Based on this information, the £19.4 billion figure does seem reasonable. However, the increase in revenue would be dependent on the behaviour of companies not changing in the face of such a marked rate increase. Previous academic studies have shown how both individuals and organisations change their financial behaviour when relevant taxes are introduced, abolished or altered.

These changes in behaviour can take two main forms. Changes in tax planning could push companies to minimise their taxable profits in the UK. While changes in strategy and investment could make companies invest less in the UK, which would affect economic growth – and tax returns through corporation tax.

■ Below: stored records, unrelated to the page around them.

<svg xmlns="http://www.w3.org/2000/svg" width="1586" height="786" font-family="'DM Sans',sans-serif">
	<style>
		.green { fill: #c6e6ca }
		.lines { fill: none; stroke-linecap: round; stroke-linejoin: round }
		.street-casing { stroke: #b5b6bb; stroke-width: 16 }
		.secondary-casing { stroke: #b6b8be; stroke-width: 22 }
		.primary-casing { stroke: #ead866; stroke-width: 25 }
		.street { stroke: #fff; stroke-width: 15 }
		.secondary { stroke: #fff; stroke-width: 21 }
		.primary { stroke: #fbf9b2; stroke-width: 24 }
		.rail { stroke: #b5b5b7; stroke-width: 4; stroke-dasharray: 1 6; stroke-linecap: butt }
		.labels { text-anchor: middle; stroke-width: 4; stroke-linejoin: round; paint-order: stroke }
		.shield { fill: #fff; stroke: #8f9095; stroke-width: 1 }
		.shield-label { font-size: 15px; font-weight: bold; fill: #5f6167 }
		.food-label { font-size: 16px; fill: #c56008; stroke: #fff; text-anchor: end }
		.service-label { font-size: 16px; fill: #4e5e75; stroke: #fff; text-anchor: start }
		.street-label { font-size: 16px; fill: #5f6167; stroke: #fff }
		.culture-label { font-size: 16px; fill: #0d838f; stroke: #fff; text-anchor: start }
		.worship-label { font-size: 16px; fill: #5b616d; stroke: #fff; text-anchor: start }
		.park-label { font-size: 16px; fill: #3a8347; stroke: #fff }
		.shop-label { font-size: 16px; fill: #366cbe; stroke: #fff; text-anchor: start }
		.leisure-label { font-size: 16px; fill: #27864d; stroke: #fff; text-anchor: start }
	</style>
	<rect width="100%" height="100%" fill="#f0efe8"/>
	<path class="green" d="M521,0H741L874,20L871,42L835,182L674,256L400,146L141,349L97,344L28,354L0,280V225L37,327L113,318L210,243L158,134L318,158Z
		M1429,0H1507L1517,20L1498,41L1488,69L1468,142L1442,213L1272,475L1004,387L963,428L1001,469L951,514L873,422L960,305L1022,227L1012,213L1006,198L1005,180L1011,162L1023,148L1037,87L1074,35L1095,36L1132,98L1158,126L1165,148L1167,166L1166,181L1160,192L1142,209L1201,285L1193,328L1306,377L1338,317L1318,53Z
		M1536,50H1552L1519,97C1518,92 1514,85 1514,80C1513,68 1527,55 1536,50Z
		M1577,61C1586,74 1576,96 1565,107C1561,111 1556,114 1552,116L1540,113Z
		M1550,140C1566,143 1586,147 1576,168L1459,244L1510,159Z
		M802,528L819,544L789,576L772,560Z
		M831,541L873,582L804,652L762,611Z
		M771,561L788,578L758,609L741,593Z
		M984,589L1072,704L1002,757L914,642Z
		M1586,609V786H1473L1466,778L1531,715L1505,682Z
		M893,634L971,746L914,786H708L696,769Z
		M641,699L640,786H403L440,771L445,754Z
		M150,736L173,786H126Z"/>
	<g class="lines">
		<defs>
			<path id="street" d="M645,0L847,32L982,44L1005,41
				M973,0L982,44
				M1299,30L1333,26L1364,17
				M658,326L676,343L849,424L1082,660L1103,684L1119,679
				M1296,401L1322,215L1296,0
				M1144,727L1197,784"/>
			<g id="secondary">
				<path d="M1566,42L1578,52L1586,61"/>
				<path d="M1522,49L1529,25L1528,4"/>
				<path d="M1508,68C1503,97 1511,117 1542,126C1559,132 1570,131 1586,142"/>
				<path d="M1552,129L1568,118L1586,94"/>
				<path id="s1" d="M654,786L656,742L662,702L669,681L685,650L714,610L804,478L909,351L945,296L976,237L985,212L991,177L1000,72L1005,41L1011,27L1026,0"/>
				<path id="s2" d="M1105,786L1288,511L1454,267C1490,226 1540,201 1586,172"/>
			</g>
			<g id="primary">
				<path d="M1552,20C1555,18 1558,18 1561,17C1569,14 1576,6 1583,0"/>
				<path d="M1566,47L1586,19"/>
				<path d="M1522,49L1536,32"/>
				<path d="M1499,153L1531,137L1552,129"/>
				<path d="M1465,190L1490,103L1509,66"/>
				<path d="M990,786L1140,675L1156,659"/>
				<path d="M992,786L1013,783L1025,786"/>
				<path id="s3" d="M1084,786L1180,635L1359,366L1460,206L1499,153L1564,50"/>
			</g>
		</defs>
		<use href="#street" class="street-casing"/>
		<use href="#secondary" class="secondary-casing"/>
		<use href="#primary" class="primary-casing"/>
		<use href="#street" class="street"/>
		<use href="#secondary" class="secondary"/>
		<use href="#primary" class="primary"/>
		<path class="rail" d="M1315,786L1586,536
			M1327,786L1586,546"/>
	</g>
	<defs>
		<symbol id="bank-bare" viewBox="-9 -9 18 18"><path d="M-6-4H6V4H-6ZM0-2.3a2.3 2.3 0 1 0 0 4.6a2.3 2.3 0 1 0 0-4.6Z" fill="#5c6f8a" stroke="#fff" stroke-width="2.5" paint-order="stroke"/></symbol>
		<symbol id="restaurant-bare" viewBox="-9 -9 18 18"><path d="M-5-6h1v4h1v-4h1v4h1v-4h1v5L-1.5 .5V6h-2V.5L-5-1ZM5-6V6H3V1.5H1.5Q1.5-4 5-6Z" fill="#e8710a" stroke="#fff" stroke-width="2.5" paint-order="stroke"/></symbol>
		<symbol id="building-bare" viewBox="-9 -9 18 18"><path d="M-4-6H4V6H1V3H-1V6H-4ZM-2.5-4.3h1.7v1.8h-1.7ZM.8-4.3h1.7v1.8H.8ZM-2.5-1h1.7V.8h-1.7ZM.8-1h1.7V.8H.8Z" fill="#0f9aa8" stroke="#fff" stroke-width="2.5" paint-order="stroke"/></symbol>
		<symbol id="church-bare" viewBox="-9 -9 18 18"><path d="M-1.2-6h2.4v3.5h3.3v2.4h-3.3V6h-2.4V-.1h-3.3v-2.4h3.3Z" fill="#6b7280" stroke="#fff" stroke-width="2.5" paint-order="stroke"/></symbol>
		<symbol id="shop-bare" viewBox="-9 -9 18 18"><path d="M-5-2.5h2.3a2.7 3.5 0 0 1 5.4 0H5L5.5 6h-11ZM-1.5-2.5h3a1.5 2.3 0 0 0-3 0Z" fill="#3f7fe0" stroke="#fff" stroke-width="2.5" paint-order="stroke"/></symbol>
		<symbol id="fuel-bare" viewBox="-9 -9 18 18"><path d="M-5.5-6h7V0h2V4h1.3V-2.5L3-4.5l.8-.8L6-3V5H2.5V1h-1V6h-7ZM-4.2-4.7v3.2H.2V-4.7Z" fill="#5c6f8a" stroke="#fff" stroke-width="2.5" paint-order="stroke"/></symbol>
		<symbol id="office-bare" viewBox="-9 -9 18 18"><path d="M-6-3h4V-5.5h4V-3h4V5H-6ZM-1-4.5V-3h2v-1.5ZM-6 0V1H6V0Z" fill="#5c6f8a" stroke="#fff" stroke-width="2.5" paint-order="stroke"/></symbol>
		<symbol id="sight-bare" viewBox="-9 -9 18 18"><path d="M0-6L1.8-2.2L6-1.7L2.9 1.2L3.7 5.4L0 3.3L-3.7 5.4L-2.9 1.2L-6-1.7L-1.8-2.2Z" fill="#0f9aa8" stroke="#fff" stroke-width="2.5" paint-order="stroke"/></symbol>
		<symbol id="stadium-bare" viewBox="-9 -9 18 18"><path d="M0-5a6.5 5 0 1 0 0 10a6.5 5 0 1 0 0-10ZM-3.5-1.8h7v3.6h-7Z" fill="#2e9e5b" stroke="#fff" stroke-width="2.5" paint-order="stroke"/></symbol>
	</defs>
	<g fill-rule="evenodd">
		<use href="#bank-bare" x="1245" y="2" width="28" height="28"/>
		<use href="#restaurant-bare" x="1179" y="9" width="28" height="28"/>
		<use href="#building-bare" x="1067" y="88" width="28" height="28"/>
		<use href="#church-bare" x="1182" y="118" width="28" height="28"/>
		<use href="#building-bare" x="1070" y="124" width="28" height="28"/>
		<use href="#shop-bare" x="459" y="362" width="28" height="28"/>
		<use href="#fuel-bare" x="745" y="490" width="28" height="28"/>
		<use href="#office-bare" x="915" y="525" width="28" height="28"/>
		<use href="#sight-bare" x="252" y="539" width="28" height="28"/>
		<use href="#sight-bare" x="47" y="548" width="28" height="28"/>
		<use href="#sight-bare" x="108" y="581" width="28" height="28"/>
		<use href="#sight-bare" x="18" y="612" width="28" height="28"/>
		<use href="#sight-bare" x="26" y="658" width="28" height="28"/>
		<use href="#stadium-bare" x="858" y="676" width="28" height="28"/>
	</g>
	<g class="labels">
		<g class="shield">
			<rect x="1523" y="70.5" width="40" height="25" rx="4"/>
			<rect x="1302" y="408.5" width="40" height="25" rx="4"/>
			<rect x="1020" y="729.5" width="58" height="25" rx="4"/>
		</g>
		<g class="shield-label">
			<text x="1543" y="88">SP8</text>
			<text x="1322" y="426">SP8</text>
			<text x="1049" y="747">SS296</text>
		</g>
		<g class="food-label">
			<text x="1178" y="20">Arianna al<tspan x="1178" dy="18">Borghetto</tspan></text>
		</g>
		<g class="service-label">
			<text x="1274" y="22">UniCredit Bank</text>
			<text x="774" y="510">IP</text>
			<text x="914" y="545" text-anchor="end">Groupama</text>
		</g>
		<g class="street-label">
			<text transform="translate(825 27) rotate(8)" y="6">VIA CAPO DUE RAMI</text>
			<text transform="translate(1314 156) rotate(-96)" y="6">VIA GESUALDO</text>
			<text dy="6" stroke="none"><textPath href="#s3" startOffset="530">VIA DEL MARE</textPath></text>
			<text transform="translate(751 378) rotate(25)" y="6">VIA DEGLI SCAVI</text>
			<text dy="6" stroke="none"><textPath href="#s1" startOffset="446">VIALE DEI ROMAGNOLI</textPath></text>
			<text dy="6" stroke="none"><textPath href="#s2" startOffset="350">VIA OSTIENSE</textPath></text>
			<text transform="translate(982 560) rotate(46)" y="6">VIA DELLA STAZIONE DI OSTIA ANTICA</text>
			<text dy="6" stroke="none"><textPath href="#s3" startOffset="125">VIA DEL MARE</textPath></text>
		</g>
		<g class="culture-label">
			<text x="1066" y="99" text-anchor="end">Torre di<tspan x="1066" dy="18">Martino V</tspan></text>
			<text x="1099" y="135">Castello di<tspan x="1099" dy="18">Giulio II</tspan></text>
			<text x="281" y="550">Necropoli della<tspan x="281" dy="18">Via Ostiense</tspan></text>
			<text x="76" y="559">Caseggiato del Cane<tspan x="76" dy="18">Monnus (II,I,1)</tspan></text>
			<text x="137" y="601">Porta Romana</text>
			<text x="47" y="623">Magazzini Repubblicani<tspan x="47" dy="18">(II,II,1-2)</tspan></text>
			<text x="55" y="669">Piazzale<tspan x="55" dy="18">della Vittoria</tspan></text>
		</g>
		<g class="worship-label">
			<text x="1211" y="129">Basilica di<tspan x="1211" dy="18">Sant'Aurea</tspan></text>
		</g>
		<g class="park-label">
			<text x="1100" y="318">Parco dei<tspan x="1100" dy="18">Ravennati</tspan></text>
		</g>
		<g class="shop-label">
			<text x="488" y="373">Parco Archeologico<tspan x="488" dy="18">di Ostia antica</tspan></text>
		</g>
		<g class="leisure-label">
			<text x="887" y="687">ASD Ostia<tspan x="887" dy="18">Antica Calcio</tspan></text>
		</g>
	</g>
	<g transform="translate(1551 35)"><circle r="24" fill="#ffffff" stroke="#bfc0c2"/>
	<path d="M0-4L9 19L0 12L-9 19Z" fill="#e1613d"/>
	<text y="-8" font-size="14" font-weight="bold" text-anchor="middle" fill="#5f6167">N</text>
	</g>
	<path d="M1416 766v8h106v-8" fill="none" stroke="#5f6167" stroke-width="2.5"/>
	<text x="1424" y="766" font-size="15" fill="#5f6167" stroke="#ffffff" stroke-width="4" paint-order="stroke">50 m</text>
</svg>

This means that the amount raised through corporation tax can be unpredictable and shows no immediate association with the underlying rate of tax. There is evidence of this in UK corporation tax receipts over recent years. While the main rate of corporation tax has continually decreased since it was introduced in its current form in 1973, the receipts generated have remained generally buoyant.

No tax exists in a bubble. Even if a company does not take any steps to counteract the change in tax rate and pays an increased amount of corporation tax, this will reduce its post-tax profits which will affect either its customers (in the form of increased prices), employees (through decreased wages), or shareholders (through decreases in dividends). Decreases in consumer spending, wages and dividends are then likely to result in decreases in tax receipts from excise duties, VAT, income tax and national insurance.